Source: www.canstar.com.au – 10/01/2022. Average interest rates based on homeowner loans available on Canstar database available for $500,000 loan amount, 80% LVR and principal and interest repayments; excluding first-time buyer loans only. Interest calculations based on principal and interest repayments made over a total loan term of 30 years. Median rate lock fee based on $500,000 loan amount, for lenders in Canstar’s database that offer rate locks.
Are there any downsides to locking in a rate?
There are some potential downsides to be aware of before locking in a rate. In particular, it is important to consider the fact that:
- If your lender charges a rate lock fee, you may still be charged this fee, even if your home loan application ultimately fails.

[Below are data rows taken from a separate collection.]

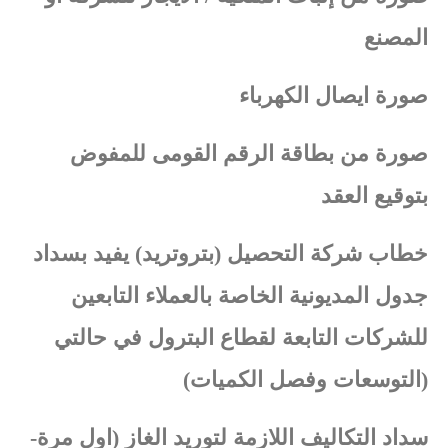
المصنع
صورة ايصال الكهرباء
صورة من بطاقة الرقم القومى للمفوض
بتوقيع العقد
خطاب شركة التحصيل (بتروتريد) يفيد بسداد
جدول المديونية الخاصة بالعملاء التابعين
للشركات التابعة لقطاع البترول في حالتي
(التوسعات وفصل الكميات)
سداد التكاليف اللازمة لتوريد الغاز (اول مرة-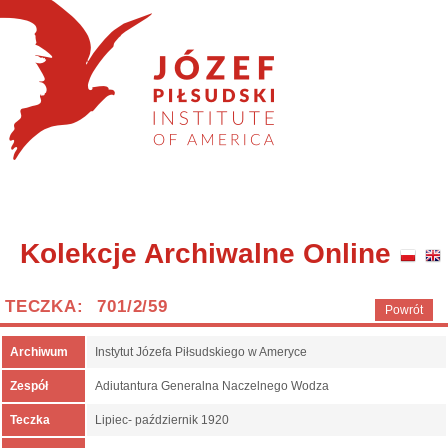
Kolekcje Archiwalne Online
TECZKA: 701/2/59
Powrót
Archiwum
Instytut Józefa Piłsudskiego w Ameryce
Zespół
Adiutantura Generalna Naczelnego Wodza
Teczka
Lipiec- październik 1920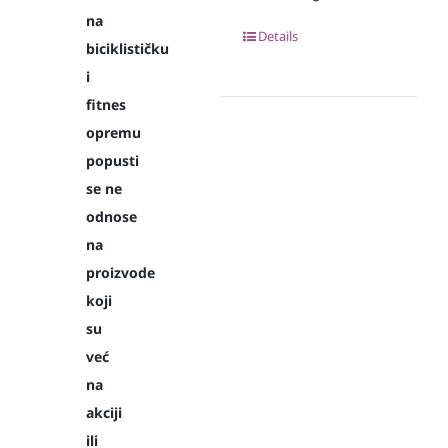
na
Details
biciklističku
i
fitnes
opremu
popusti
se ne
odnose
na
proizvode
koji
su
već
na
akciji
ili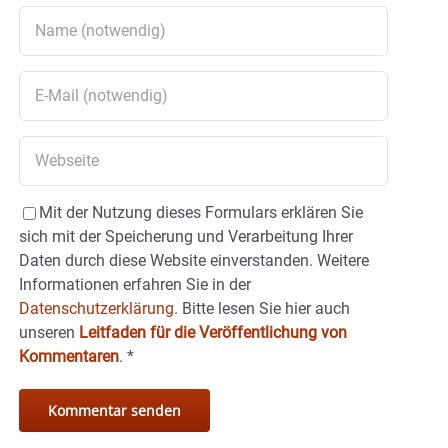
Mit der Nutzung dieses Formulars erklären Sie
sich mit der Speicherung und Verarbeitung Ihrer
Daten durch diese Website einverstanden. Weitere
Informationen erfahren Sie in der
Datenschutzerklärung.
Bitte lesen Sie hier auch
unseren
Leitfaden für die Veröffentlichung von
Kommentaren
.
*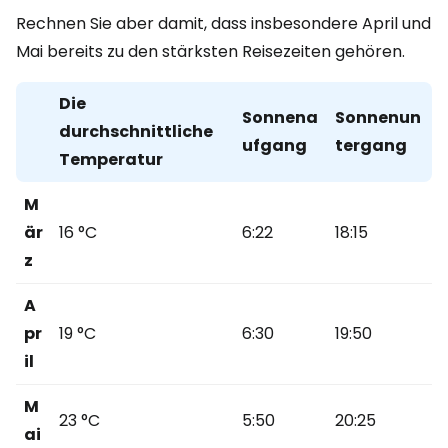
Rechnen Sie aber damit, dass insbesondere April und
Mai bereits zu den stärksten Reisezeiten gehören.
Die
Sonnena
Sonnenun
durchschnittliche
ufgang
tergang
Temperatur
M
är
16 °C
6:22
18:15
z
A
pr
19 °C
6:30
19:50
il
M
23 °C
5:50
20:25
ai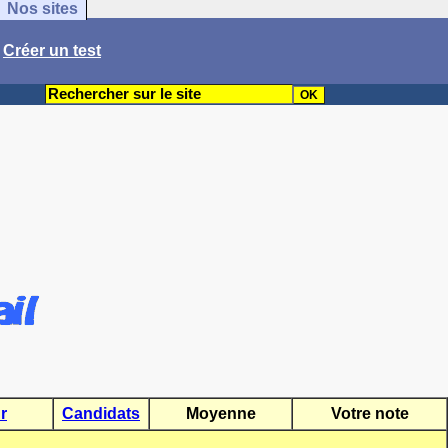
Nos sites
/
Créer un test
r
Candidats
Moyenne
Votre note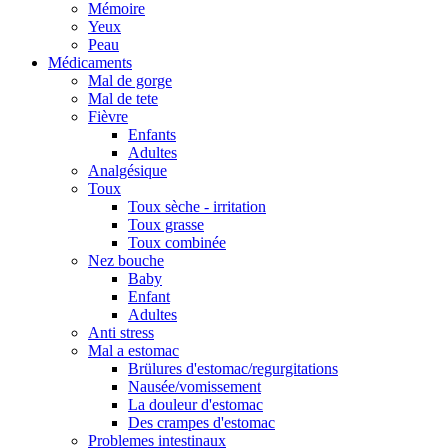
Mémoire
Yeux
Peau
Médicaments
Mal de gorge
Mal de tete
Fièvre
Enfants
Adultes
Analgésique
Toux
Toux sèche - irritation
Toux grasse
Toux combinée
Nez bouche
Baby
Enfant
Adultes
Anti stress
Mal a estomac
Brülures d'estomac/regurgitations
Nausée/vomissement
La douleur d'estomac
Des crampes d'estomac
Problemes intestinaux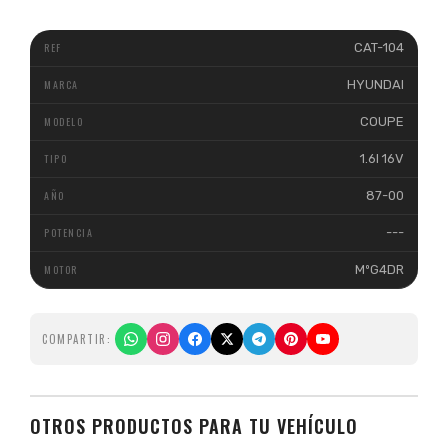
CAT-104
HYUNDAI
COUPE
1.6I 16V
87-00
---
MºG4DR
COMPARTIR:
OTROS PRODUCTOS PARA TU VEHÍCULO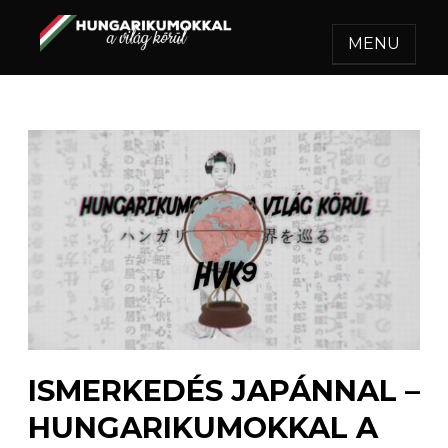
MENU
HUNGARIKUMOKKAL A
Egy felejthetetlen utazás.
VILÁG KÖRÜL
ISMERKEDÉS JAPÁNNAL –
HUNGARIKUMOKKAL A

- If you lock in your fixed rate and your lender lowers the fixed rates, you won’t necessarily be guaranteed that lower rate. So it’s important to find out about your lender’s policy to make sure this won’t happen to you.
- You may decide to lock your rate and pay a rate lock fee, only to find that your lender’s rates stay the same until settlement day, in which case you may feel like you’ve paid the fee for nothing.
Ultimately, the longer you plan to secure a home loan, the more beneficial a rate lock could be, and the more the cost of locking your rate could be outweighed by the potential savings, assuming rates rise over the course of the year. of your loan. It’s worth bearing in mind that you won’t always benefit from having your rate locked in, and depending on the amount charged by your lender, you may decide that the additional charge isn’t worth it to you.
Can I walk away from a rate lock?
Generally speaking, it will be up to an individual lender to decide whether or not you can cancel a rate lock. As mentioned above, some lenders will still allow you to take advantage of lower rates, even if you’ve locked in your rate. However, the lender may still charge you a rate lock fee. Or, if your lender doesn’t allow it, you may be able to negotiate with them to pay an additional fee at a new, lower rate, but again, this will be at their discretion. Reading the fine print can be helpful when considering a home loan – including the Target Market Determination (TMD) and Key Information Sheet (KFS) as part of your decision making.